The effect of data reduction when processing a report in columnar databases.

Columnar databases first appeared in 1998 but were infrequently used during the next decade–the era of Big Data hadn’t yet arrived. In 2010, when LifeStreet first started using commercial columnar databases, we were one of the first ad tech companies using this technology. But prohibitive licensing fees and real-time performance shortcomings limited our ability to execute real-time analytics at scale. That is, until we discovered ClickHouse in 2016.

Why ClickHouse is LifeStreet’s data warehouse solution

ClickHouse was the first database management system that met all of LifeStreet’s requirements:

  • Real-time data ingestion from hundreds of ad servers
  • Ad-hoc rapid reporting that outperformed other technologies
  • Ability to quickly scale a cluster from several TB to 5PB of data
  • Cost effective open-source platform, you only pay for the hardware
  • Easy to maintain using only one database administrator to support multi-region, highly available clusters
Current ClickHouse database size on one replica.

Current ClickHouse database size on one replica.

ClickHouse was originally developed by Yandex, often considered to be the Russian Google. Yandex developed ClickHouse to power an analytic application for its own massive ad network and decided to make it an open source platform, following the trend set by Yahoo, Google, Facebook and other Internet giants who were releasing (and continue to release) open source products.

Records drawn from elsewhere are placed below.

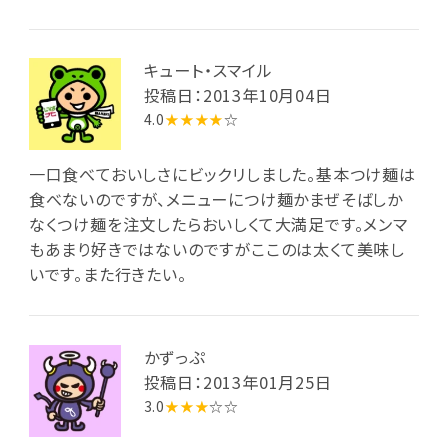
キュート・スマイル
投稿日：2013年10月04日
4.0
★★★★
☆
一口食べておいしさにビックリしました。基本つけ麺は
食べないのですが、メニューにつけ麺かまぜそばしか
なくつけ麺を注文したらおいしくて大満足です。メンマ
もあまり好きではないのですがここのは太くて美味し
いです。また行きたい。
かずっぷ
投稿日：2013年01月25日
3.0
★★★
☆☆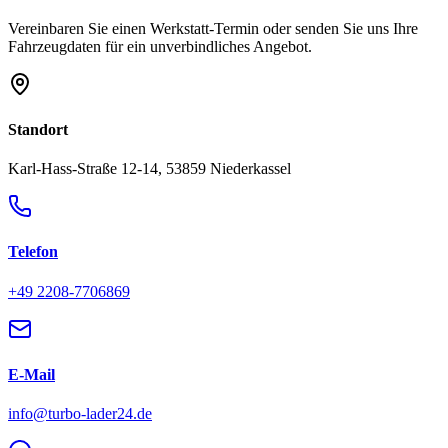
persönlich.
Alle Fragen ansehen →
Kontakt
Termin & Anfragen
Vereinbaren Sie einen Werkstatt-Termin oder senden Sie uns Ihre
Fahrzeugdaten für ein unverbindliches Angebot.
Standort
Karl-Hass-Straße 12-14, 53859 Niederkassel
Telefon
+49 2208-7706869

Probably the most important feature of ClickHouse is its querying speed compared to other databases. ClickHouse can complete a query on tables with billions of records in subseconds, which is a tremendous advantage to the business itself. The faster queries run, the more data insights that can be found. With previous database solutions, LifeStreet’s marketing analysts often suffered from, “not-worth-trying-disease.” If something took more than 15 minutes to query–forget it. With ClickHouse, ad hoc data exploration became easy and possible.

At LifeStreet, we use ClickHouse in a variety of ways and because we are able to use just one database technology for multiple tasks, we’ve reduced infrastructure and team overhead. But we primarily use it for storing several trillions of rows of RTB data in a huge geo-distributed cluster. This cluster serves millions of queries every day and powers reports, dashboards, machine learning algorithms, and ad-hoc exploratory analysis. Because ClickHouse powers LifeStreet’s reporting, we have been able to build a reporting platform recognized by our users as one of the best in market.

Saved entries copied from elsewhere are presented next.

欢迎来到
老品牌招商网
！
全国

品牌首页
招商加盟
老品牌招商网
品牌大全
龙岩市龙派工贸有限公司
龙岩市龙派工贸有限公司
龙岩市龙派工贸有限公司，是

ClickHouse is also used for storing real-time campaign budgets, DMP data, and raw logs; and with Apple’s iOS 14 privacy changes, the value, accessibility, and use of data increases exponentially. 

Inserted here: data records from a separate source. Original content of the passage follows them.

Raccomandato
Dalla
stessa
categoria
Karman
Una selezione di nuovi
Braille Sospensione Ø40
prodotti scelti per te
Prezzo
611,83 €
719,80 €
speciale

How LifeStreet uses ClickHouse DWH (Data Warehouse).

How LifeStreet uses ClickHouse DWH (Data Warehouse).

Invest in innovation

At the time we started using ClickHouse, it was a brand new technology and considered by some to be a risky decision. But we carefully assessed the risk by running a lot of experiments and tests before making a decision to invest in the columnar database system. Over the years, ClickHouse has evolved, grown, and matured to become the database management system of choice among ad tech, telecom, financial and other industries where massive amounts of machine-generated data requires fast analysis.

We were an early adopter of ClickHouse and by investing in an innovative data warehouse, we were able to build a robust reporting system, enabling our business analysts to generate and learn from the detailed reporting required to optimize performance.

About the author: Alexander Zaitsev joined LifeStreet in 2005 as the Director of Engineering and was responsible for the company’s analytical infrastructure and overseeing the development of big data technologies. In 2017, he launched his own company, Altinity and continues working with LifeStreet as its data engineering consultant.